→ Brief 1
In the planarian spermatogenesis abstract, what protein's depletion disrupts the telomere bouquet?
→ Brief 2
Continue the planarian spermatogenesis abstract from where it stops.

Characterization of Spermatogenesis in the Planarian S. mediterranea
- Author(s): Chretien, Jacqueline Hendries
- Advisor(s): Dernburg, Abby F
- et al.
Meiosis is a specialized reductional cell division by which sexual organisms produce gametes that can join to give rise to euploid offspring. The mechanisms that enable the accurate segregation of homologous chromosomes in the first meiotic division have been studied in many organisms. Yet, a detailed molecular characterization of meiosis has not been carried out in any member of the lophotrochozoa, a large and diverse animal clade that includes molluscs, rotifers, annelid worms, and flatworms.
I have conducted an initial characterization of homolog pairing and recombination initiation in a novel model lophotrochozan, the freshwater planarian Schmidtea mediterranea. Like many species, these organisms form a telomere bouquet in early meiotic prophase. This bouquet normally persists throughout pachytene, and disruption of the telomere bouquet via depletion of the nuclear envelope protein Smed-SUN1 both disrupts homolog pairing and results in non-homologous synapsis.

→ Extracted records
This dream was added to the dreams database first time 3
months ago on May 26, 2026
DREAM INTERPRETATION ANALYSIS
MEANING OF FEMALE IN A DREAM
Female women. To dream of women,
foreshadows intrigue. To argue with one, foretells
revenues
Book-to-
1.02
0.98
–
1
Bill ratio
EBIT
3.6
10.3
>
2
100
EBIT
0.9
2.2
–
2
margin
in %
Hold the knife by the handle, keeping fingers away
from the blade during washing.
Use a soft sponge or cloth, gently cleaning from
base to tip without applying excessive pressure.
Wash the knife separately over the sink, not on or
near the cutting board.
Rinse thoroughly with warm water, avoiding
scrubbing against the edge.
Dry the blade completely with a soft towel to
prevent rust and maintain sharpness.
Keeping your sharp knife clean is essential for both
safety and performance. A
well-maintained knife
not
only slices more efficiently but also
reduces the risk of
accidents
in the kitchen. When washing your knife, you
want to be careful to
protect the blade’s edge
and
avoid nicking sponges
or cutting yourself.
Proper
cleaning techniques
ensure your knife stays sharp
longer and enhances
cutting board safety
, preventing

* * *

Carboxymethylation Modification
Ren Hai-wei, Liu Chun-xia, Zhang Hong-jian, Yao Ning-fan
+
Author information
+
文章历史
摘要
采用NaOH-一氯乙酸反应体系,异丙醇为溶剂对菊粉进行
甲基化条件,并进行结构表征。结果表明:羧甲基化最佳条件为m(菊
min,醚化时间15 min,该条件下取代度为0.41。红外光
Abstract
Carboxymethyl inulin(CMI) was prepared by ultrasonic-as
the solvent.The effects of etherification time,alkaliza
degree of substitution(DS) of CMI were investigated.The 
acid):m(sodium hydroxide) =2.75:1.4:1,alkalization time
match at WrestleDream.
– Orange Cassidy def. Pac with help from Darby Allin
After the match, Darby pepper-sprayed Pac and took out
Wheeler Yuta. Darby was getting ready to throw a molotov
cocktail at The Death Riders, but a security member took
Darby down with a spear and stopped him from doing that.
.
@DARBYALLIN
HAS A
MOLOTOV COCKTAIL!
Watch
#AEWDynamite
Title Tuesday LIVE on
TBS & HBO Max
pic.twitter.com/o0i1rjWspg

...

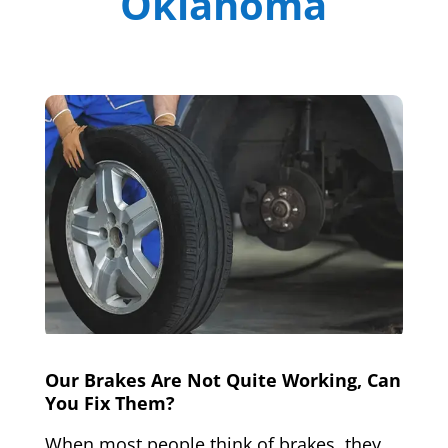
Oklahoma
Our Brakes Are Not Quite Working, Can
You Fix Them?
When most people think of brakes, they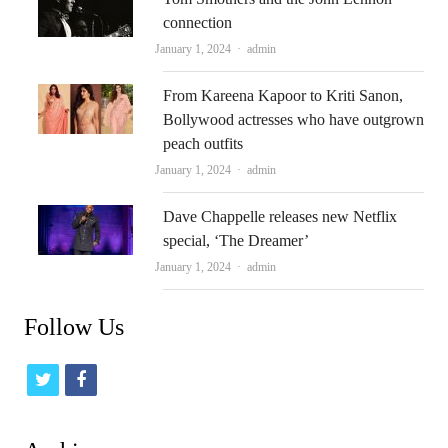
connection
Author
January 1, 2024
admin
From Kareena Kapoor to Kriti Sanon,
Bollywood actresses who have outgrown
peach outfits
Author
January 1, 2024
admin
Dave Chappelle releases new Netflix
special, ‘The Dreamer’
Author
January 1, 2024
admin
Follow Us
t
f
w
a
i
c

→ Final answer 1
The nuclear envelope protein Smed-SUN1.

→ Final answer 2
This work has also revealed a telomere-proximal enrichment of double strand DNA breaks (DSBs), represented by Smed-RAD51 foci, and shown that DSB formation is dependent on the axial element protein Smed-HOP1. Depletion of HOP1 also disrupts progression through meiosis, and nuclei arrest in the bouquet stage without obvious homolog pairing or synaptonemal complex polymerization. Preliminary characterization of Smed-SMC3 suggests that partial loss of sister chromatid cohesion also disrupts homolog pairing, synapsis, and progression through meiosis.
This work introduces a number of novel tools and protocols for use in S. mediterranea, demonstrates that planarian spermatogenesis is a tractable model for the study of meiosis, and also suggests the existence of intriguing mechanisms that control homolog pairing, recombination and synapsis in this animal.